(Coordinate-based change listings)
----------
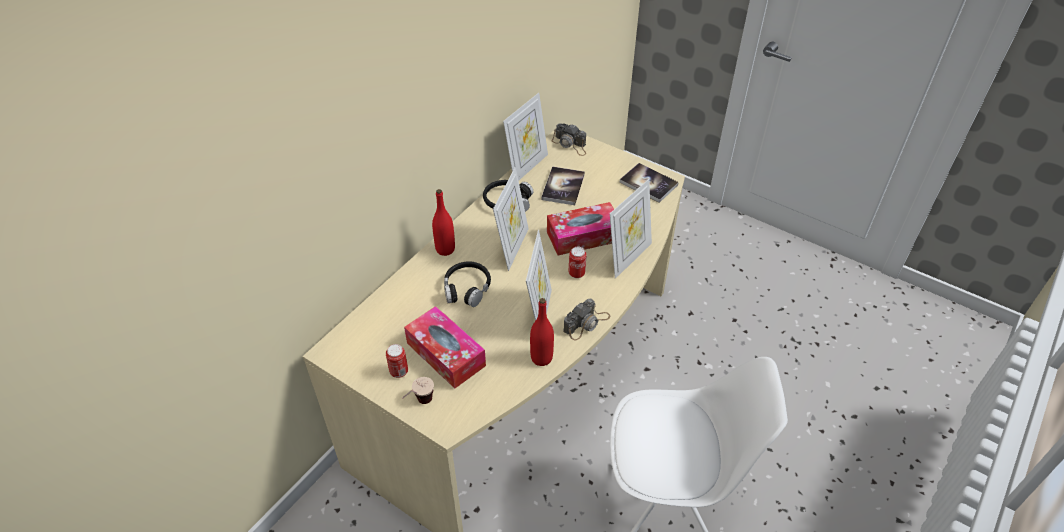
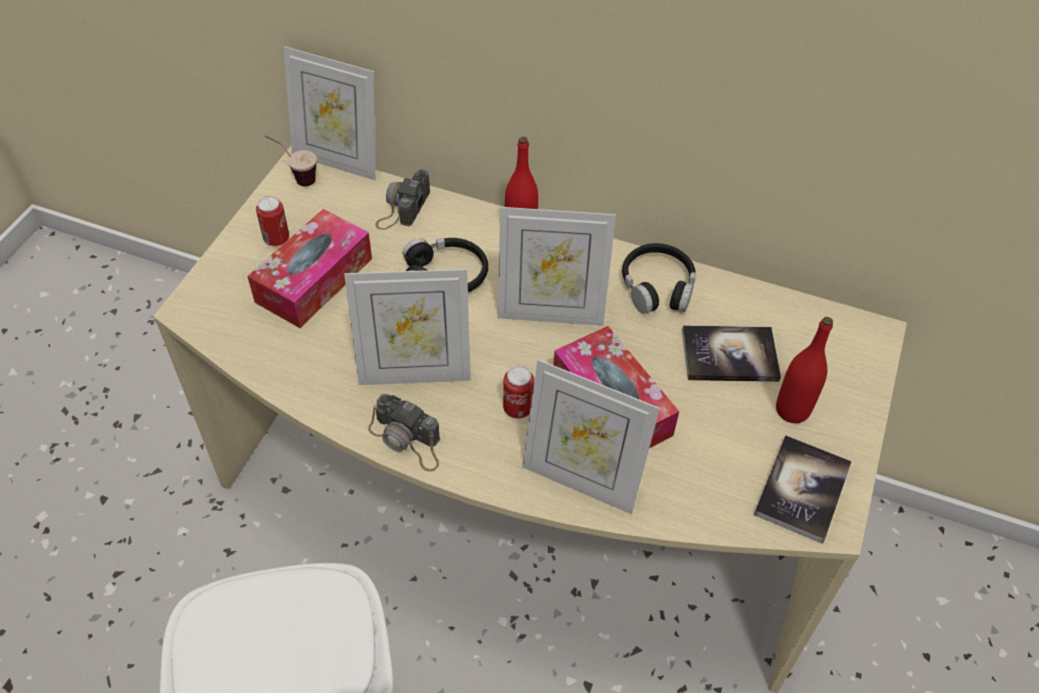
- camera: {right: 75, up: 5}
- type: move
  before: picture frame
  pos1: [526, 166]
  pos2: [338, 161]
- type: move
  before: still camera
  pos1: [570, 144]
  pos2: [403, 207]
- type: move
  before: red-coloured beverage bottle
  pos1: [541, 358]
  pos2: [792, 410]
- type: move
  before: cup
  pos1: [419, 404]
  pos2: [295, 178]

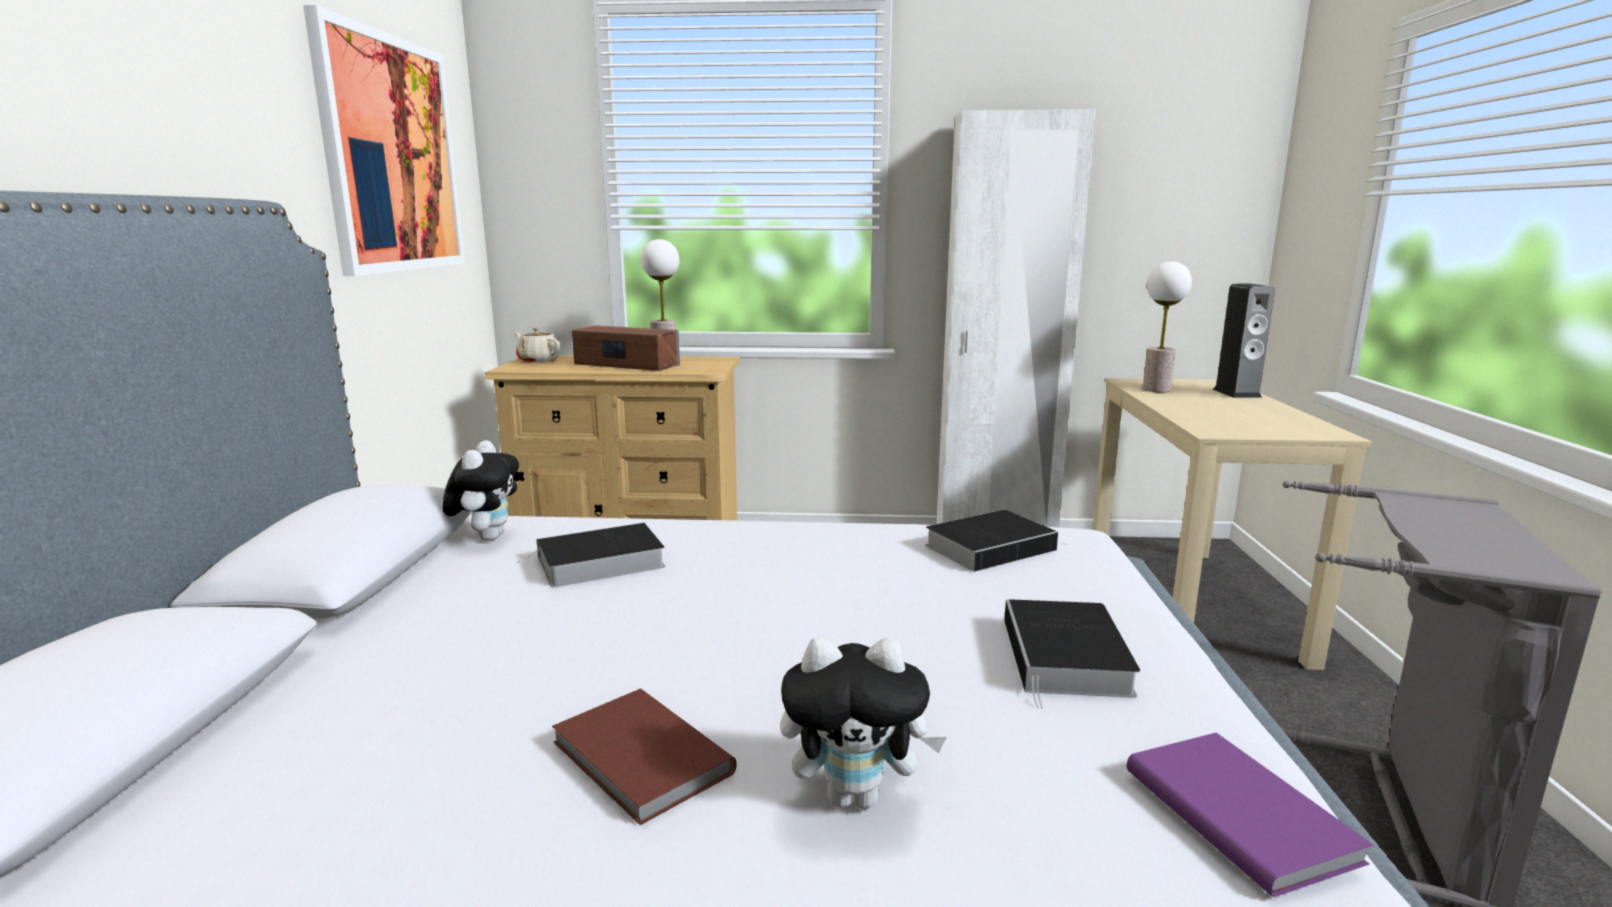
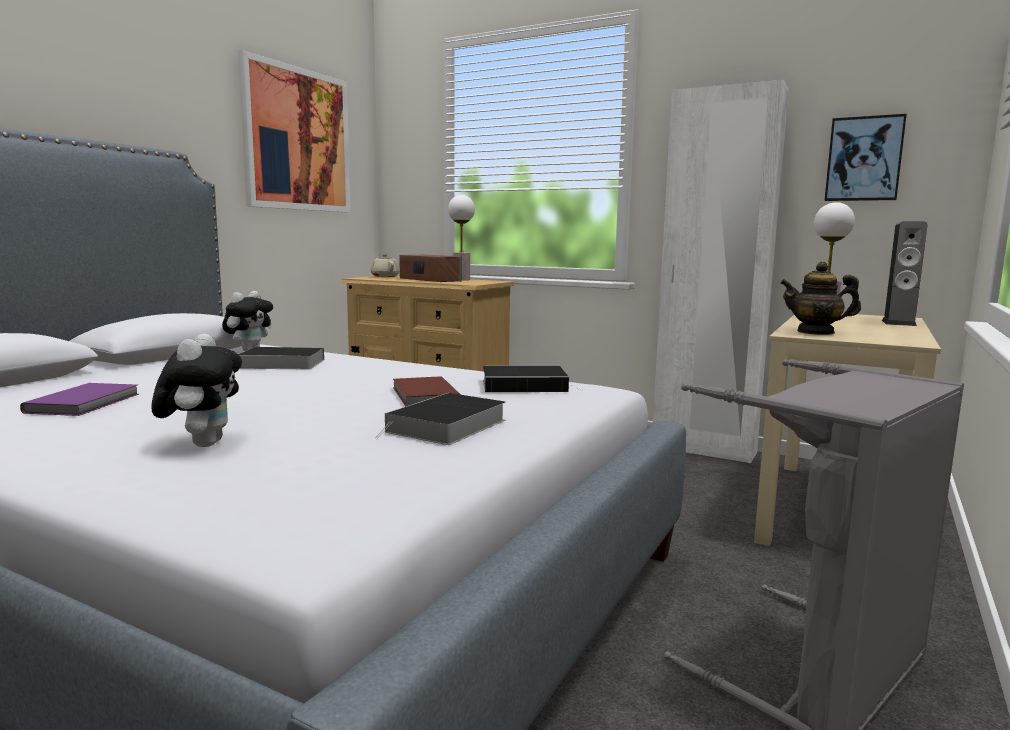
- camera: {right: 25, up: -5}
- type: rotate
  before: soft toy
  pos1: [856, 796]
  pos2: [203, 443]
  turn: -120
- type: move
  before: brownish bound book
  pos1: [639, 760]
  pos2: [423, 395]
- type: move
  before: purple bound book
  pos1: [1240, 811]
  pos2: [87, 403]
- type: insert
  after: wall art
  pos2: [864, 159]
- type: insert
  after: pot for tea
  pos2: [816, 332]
----------
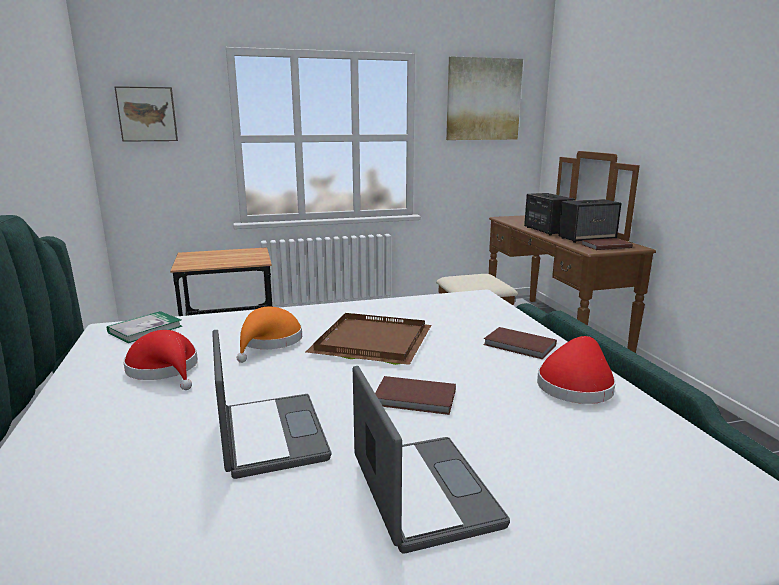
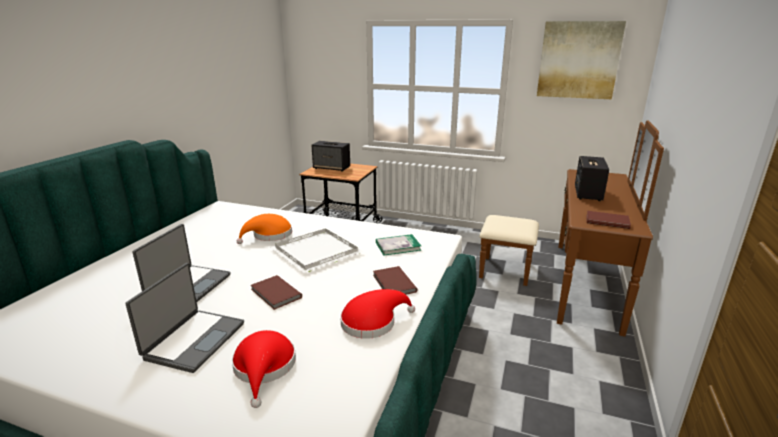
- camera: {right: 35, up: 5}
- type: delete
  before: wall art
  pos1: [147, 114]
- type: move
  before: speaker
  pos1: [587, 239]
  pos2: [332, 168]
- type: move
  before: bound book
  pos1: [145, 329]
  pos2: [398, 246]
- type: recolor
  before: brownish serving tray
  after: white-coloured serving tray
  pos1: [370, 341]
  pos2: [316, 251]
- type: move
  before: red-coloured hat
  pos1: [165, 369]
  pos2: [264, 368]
----------
Find "pos2: [403, 207]" in the entries above and copy that whole line exactly, then each line after it through the line that contains "pos1: [419, 404]".

» Problem solution:
  pos2: [403, 207]
- type: move
  before: red-coloured beverage bottle
  pos1: [541, 358]
  pos2: [792, 410]
- type: move
  before: cup
  pos1: [419, 404]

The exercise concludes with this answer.